━━━━━ INPUT RECORDS ━━━━━

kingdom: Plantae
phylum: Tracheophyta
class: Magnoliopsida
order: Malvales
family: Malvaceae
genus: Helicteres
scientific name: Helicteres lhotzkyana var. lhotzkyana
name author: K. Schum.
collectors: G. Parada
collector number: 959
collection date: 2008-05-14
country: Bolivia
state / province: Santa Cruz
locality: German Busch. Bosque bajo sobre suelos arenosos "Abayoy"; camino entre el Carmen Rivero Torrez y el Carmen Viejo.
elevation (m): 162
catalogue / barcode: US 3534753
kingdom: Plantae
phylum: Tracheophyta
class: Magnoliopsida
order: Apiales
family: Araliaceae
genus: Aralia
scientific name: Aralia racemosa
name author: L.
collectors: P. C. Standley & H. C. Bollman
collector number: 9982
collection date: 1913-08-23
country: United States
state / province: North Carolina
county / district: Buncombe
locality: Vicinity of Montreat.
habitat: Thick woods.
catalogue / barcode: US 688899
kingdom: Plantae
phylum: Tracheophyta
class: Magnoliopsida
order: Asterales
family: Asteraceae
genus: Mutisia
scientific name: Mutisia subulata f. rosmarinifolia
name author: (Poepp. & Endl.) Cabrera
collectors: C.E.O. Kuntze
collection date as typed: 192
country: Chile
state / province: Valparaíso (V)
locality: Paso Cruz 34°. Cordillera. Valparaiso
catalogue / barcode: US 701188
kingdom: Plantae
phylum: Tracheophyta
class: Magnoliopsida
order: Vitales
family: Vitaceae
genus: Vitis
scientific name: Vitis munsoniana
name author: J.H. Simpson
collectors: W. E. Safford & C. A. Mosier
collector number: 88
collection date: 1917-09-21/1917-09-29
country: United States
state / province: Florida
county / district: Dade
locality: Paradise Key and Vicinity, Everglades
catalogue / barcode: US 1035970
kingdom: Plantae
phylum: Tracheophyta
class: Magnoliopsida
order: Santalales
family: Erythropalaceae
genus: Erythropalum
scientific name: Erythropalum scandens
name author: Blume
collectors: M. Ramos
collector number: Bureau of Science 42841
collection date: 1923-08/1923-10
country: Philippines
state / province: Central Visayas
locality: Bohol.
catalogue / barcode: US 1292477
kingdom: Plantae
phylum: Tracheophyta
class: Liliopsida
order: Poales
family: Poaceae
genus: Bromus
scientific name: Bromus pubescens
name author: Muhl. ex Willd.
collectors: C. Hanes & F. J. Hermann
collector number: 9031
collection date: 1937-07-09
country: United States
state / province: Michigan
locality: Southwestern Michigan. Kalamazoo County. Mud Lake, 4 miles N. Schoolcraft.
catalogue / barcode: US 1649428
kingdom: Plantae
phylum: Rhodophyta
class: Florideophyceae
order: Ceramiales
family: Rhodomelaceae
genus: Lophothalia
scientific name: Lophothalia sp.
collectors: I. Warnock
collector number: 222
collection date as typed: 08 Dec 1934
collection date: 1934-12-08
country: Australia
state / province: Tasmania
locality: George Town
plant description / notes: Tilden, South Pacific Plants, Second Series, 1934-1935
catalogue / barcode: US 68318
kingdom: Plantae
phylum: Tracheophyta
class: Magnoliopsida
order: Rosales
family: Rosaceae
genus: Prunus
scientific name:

━━━━━

_WHAT IS REQUIRED_. Repeat the material word for word, from its first line down through the line that holds "name author: L.", both ends included.

_THE RESPONSE_.
kingdom: Plantae
phylum: Tracheophyta
class: Magnoliopsida
order: Malvales
family: Malvaceae
genus: Helicteres
scientific name: Helicteres lhotzkyana var. lhotzkyana
name author: K. Schum.
collectors: G. Parada
collector number: 959
collection date: 2008-05-14
country: Bolivia
state / province: Santa Cruz
locality: German Busch. Bosque bajo sobre suelos arenosos "Abayoy"; camino entre el Carmen Rivero Torrez y el Carmen Viejo.
elevation (m): 162
catalogue / barcode: US 3534753
kingdom: Plantae
phylum: Tracheophyta
class: Magnoliopsida
order: Apiales
family: Araliaceae
genus: Aralia
scientific name: Aralia racemosa
name author: L.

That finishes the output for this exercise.